→ Records to use
· · · ·

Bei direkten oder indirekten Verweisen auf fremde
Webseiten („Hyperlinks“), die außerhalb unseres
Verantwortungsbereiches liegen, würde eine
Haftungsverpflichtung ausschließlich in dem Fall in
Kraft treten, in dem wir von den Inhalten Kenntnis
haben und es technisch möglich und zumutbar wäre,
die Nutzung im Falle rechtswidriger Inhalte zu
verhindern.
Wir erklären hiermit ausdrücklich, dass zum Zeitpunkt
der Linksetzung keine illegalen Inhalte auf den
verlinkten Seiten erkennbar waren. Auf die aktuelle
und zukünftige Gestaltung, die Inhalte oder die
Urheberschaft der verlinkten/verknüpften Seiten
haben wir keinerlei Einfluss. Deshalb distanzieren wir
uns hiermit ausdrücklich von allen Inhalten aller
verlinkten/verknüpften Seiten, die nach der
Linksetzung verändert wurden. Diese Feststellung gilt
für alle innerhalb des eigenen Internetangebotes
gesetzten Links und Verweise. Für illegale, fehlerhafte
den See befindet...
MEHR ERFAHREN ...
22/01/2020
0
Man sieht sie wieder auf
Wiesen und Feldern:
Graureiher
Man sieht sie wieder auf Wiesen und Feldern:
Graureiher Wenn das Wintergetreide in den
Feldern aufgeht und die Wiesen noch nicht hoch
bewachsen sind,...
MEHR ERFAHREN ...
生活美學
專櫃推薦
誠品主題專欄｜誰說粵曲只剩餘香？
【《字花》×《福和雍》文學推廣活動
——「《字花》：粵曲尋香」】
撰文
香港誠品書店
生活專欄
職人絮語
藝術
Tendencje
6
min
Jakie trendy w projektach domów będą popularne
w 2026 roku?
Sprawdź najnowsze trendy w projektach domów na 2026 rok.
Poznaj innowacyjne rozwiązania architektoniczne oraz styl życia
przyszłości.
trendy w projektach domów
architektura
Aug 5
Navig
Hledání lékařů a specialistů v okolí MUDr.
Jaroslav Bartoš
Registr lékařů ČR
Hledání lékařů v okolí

· · · ·

→ What you are asked to do
Everything from the first line above up to and including the line that contains "Urheberschaft der verlinkten/verknüpften" should be printed exactly; please print only that.

→ Answer box
Bei direkten oder indirekten Verweisen auf fremde
Webseiten („Hyperlinks“), die außerhalb unseres
Verantwortungsbereiches liegen, würde eine
Haftungsverpflichtung ausschließlich in dem Fall in
Kraft treten, in dem wir von den Inhalten Kenntnis
haben und es technisch möglich und zumutbar wäre,
die Nutzung im Falle rechtswidriger Inhalte zu
verhindern.
Wir erklären hiermit ausdrücklich, dass zum Zeitpunkt
der Linksetzung keine illegalen Inhalte auf den
verlinkten Seiten erkennbar waren. Auf die aktuelle
und zukünftige Gestaltung, die Inhalte oder die
Urheberschaft der verlinkten/verknüpften Seiten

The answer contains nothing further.